Supplied data
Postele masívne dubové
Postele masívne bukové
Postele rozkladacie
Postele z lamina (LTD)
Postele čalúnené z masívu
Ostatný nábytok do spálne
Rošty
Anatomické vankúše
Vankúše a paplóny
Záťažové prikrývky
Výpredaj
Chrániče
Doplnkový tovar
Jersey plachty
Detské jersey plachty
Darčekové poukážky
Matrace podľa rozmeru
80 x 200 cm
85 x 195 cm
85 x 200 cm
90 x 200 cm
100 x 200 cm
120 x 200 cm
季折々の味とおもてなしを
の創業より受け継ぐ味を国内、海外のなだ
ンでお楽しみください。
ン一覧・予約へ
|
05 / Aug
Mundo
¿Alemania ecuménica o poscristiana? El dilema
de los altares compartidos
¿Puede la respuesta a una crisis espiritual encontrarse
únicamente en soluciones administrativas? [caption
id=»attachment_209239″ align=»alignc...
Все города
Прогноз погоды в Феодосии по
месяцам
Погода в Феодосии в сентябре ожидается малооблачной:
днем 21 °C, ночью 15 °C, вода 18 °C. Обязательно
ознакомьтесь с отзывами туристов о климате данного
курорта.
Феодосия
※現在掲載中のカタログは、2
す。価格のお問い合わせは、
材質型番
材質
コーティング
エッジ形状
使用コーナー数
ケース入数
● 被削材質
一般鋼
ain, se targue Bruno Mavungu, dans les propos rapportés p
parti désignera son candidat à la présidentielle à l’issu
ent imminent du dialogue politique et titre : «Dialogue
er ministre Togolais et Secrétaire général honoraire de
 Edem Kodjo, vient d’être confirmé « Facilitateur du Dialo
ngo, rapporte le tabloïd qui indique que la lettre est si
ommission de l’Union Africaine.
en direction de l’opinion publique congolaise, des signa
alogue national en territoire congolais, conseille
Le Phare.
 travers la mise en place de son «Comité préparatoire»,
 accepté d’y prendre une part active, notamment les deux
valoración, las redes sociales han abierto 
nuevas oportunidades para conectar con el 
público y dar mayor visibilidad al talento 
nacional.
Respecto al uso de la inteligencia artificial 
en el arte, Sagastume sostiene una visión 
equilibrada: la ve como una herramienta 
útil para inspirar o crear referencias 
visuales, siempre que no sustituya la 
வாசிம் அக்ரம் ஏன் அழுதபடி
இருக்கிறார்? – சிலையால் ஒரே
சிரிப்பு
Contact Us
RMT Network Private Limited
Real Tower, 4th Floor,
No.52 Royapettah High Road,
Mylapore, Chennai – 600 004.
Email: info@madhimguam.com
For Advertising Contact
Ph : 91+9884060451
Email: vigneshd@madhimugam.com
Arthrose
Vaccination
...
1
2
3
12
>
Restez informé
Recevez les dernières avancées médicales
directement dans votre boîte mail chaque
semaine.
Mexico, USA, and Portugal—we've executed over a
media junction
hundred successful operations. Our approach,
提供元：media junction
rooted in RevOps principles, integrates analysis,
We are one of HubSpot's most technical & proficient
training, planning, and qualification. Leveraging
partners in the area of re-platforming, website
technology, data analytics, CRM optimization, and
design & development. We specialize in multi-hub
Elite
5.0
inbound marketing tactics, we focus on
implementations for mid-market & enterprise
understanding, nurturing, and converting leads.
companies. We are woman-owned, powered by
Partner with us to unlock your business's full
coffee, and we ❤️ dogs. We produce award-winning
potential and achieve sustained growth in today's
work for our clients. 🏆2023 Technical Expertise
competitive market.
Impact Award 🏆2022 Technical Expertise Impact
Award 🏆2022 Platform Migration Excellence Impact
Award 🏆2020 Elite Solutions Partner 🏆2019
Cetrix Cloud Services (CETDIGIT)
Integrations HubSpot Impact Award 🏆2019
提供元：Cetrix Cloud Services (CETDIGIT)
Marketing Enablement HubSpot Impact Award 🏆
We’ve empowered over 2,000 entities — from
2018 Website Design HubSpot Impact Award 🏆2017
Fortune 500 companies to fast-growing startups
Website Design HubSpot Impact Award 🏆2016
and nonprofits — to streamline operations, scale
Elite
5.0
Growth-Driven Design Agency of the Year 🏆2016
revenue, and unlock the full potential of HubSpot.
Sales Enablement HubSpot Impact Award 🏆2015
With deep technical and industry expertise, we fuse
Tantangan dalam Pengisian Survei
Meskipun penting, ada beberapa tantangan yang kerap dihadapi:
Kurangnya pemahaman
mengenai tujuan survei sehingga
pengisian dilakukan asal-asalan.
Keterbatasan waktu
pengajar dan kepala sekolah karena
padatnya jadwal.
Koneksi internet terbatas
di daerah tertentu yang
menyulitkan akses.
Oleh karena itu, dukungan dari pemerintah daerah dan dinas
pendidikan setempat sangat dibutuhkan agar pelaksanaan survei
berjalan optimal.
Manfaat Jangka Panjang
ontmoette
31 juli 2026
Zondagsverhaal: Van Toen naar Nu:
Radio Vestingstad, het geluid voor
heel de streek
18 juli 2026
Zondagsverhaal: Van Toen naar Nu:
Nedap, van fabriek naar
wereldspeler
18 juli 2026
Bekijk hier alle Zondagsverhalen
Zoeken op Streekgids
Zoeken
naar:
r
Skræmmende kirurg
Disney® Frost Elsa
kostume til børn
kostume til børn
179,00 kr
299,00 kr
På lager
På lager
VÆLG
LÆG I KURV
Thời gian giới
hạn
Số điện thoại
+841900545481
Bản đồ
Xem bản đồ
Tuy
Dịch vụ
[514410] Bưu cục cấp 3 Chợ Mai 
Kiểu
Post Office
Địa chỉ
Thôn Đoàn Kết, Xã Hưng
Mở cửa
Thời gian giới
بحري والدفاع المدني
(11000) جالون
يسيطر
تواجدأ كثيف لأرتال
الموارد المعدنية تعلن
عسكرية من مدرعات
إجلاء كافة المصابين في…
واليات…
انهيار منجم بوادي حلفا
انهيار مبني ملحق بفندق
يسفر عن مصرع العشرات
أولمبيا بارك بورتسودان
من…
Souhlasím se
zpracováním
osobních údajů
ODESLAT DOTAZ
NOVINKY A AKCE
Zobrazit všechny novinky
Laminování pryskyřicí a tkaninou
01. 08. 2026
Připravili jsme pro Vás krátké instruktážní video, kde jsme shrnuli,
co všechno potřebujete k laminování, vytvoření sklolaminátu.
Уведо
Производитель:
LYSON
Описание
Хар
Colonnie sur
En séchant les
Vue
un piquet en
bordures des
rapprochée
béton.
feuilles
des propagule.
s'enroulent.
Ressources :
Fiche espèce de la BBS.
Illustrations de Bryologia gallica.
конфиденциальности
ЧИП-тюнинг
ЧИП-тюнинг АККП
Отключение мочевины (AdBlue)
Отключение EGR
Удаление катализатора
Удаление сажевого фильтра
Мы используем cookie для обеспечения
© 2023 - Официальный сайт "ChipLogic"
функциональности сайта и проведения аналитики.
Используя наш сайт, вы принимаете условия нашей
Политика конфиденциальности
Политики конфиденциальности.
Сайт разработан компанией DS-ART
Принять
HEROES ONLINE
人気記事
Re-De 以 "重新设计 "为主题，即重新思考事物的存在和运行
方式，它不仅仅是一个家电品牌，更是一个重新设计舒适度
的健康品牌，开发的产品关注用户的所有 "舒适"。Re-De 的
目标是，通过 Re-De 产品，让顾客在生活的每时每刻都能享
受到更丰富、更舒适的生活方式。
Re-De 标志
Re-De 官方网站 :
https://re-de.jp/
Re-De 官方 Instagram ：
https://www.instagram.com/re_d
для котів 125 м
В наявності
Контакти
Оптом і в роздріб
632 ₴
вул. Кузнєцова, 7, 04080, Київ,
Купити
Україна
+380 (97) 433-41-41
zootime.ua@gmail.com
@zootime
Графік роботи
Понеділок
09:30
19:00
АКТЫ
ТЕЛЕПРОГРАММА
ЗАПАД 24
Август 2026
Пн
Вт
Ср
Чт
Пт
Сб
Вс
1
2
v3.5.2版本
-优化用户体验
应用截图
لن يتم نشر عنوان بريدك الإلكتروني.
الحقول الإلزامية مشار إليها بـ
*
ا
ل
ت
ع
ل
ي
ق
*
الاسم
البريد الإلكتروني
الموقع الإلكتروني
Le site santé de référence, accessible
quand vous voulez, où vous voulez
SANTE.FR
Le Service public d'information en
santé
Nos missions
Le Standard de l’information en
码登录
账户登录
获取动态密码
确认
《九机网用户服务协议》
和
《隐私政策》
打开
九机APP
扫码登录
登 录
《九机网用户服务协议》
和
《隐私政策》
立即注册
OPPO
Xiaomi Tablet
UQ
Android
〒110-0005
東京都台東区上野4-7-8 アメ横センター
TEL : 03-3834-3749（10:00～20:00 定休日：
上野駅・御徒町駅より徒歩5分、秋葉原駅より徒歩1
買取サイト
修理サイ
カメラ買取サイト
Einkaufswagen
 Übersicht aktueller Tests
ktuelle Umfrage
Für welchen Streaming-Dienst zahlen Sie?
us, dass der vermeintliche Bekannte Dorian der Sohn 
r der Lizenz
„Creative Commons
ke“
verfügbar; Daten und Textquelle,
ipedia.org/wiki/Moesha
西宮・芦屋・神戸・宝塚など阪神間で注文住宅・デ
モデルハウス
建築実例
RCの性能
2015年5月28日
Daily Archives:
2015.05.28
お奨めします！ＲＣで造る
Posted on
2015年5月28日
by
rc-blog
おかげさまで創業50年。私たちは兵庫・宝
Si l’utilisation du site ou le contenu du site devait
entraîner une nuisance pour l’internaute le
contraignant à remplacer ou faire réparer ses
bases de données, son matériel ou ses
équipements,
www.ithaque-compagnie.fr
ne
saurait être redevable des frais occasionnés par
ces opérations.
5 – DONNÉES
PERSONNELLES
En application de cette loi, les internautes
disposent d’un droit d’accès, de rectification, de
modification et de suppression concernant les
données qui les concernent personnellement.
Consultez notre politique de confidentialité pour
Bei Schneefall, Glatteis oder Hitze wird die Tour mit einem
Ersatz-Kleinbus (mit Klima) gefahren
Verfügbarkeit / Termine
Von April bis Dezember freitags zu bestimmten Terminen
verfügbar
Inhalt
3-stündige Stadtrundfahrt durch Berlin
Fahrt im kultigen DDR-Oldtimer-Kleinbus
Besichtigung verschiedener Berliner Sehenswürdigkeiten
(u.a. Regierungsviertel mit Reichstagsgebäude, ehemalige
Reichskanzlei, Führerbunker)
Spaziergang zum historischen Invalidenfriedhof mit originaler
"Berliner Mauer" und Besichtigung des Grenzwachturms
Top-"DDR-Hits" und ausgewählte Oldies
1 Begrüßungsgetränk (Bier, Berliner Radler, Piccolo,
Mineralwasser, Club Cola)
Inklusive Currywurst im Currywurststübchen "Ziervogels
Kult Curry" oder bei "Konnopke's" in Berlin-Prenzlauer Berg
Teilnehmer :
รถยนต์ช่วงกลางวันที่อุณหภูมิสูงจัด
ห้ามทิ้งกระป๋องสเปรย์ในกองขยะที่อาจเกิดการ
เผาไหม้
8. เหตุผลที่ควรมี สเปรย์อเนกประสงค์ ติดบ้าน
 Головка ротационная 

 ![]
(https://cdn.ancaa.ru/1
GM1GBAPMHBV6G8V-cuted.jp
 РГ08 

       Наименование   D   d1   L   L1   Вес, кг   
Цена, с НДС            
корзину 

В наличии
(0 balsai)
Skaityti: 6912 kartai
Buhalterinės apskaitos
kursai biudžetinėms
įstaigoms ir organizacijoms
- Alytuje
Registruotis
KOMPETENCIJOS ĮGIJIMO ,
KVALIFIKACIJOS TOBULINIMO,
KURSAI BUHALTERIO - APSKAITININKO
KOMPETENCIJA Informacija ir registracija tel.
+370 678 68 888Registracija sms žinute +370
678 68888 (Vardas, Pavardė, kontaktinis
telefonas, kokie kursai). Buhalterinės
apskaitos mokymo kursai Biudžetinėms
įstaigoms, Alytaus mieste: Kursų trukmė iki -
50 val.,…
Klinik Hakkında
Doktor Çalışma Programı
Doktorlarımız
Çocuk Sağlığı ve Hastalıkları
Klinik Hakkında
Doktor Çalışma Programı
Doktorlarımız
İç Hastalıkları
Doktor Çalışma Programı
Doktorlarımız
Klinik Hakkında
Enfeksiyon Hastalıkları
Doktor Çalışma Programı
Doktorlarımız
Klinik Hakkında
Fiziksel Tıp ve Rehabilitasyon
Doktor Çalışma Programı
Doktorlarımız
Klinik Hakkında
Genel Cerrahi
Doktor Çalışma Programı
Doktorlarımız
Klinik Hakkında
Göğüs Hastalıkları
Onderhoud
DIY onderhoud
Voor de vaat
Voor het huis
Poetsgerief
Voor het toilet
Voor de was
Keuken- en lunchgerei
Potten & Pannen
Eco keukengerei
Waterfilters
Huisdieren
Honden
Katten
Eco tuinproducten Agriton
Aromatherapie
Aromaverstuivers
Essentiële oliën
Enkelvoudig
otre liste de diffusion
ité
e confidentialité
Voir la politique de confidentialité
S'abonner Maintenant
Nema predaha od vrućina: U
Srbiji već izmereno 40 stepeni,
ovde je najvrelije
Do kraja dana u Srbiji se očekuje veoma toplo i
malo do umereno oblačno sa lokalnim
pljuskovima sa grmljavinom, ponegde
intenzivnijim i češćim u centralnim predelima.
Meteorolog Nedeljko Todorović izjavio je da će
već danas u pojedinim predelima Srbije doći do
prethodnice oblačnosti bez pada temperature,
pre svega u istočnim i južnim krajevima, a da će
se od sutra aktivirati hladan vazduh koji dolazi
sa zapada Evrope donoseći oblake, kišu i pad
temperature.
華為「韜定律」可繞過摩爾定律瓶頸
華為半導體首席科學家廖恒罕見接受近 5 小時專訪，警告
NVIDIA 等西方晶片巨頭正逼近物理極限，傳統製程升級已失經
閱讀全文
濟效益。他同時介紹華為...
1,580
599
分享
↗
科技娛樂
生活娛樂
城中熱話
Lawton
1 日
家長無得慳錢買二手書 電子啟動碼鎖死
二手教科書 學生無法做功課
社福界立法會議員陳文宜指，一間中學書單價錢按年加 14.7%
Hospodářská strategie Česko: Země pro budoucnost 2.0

Task to carry out
Would you give the number of lines above that hold "confidentialité"? Only the number is needed.

Expected answer
3